* [PAGE EXCERPT]:
This is a study note based on Jay Kreps' extensive blog about logs.

The original article is long, but I finished reading it and was impressed by Jay's technical and architectural expertise, as well as his deep understanding of distributed systems.

Jay Kreps was a Principal Staff Engineer at LinkedIn, now co‑founder and CEO of Confluent, and a primary author of Kafka and Samza.

Source

The Log: What every software engineer should know about real‑time data's unifying abstraction

Notes

2.1 Value of Logs

1) Logs are at the core of several systems:

Distributed graph databases

Distributed search engines

Hadoop

First‑ and second‑generation key‑value stores

2) Logs may be as old as computing itself and are central to distributed data and real‑time computation systems.

3) Logs are known by many names:

Commit log

Transaction log

Write‑ahead log

4) Without understanding logs, you cannot fully grasp:

Databases

NoSQL storage

Key‑value stores

Replication

Paxos algorithm

Hadoop

Version control

Any software system

2.2 What Is a Log?

2.2.1 Overview

Log illustration
Log illustration

Records are appended to the tail of a log.

Records are read left‑to‑right.

Each entry has a unique, ordered sequence number.

The order of records defines a notion of time: earlier records are to the left. The entry number can serve as a timestamp, decoupling logical time from any physical clock.

A log is similar to a file or table, but it is a time‑ordered collection of records.

Logs record what happened and when.

Important distinctions:

The log discussed here differs from typical application logs, which are unstructured, human‑readable logs for debugging.

The logs in this note are programmatically accessed, such as journals or data logs.

Application logs are a specialization of the logs described here.

* [INFORMATION SUPPLIED]:

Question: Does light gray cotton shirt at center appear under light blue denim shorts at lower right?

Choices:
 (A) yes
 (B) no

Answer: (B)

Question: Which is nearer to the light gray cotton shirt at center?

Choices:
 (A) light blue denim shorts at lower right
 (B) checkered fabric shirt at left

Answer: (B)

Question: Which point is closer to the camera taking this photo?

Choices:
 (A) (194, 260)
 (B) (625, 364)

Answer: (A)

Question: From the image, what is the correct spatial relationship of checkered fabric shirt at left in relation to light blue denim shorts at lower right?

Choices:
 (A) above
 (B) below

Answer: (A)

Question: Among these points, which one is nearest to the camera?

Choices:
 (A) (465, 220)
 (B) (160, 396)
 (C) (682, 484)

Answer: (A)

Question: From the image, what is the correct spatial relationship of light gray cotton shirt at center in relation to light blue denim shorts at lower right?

* [DESCRIPTION OF THE TASK]:
Revise the study note on logs above from "The original article" up to and including "of distributed systems.", replacing "distributed systems" with "large-scale data infrastructure".

* [RESULT OF THE EXERCISE]:
The original article is long, but I finished reading it and was impressed by Jay's technical and architectural expertise, as well as his deep understanding of large-scale data infrastructure.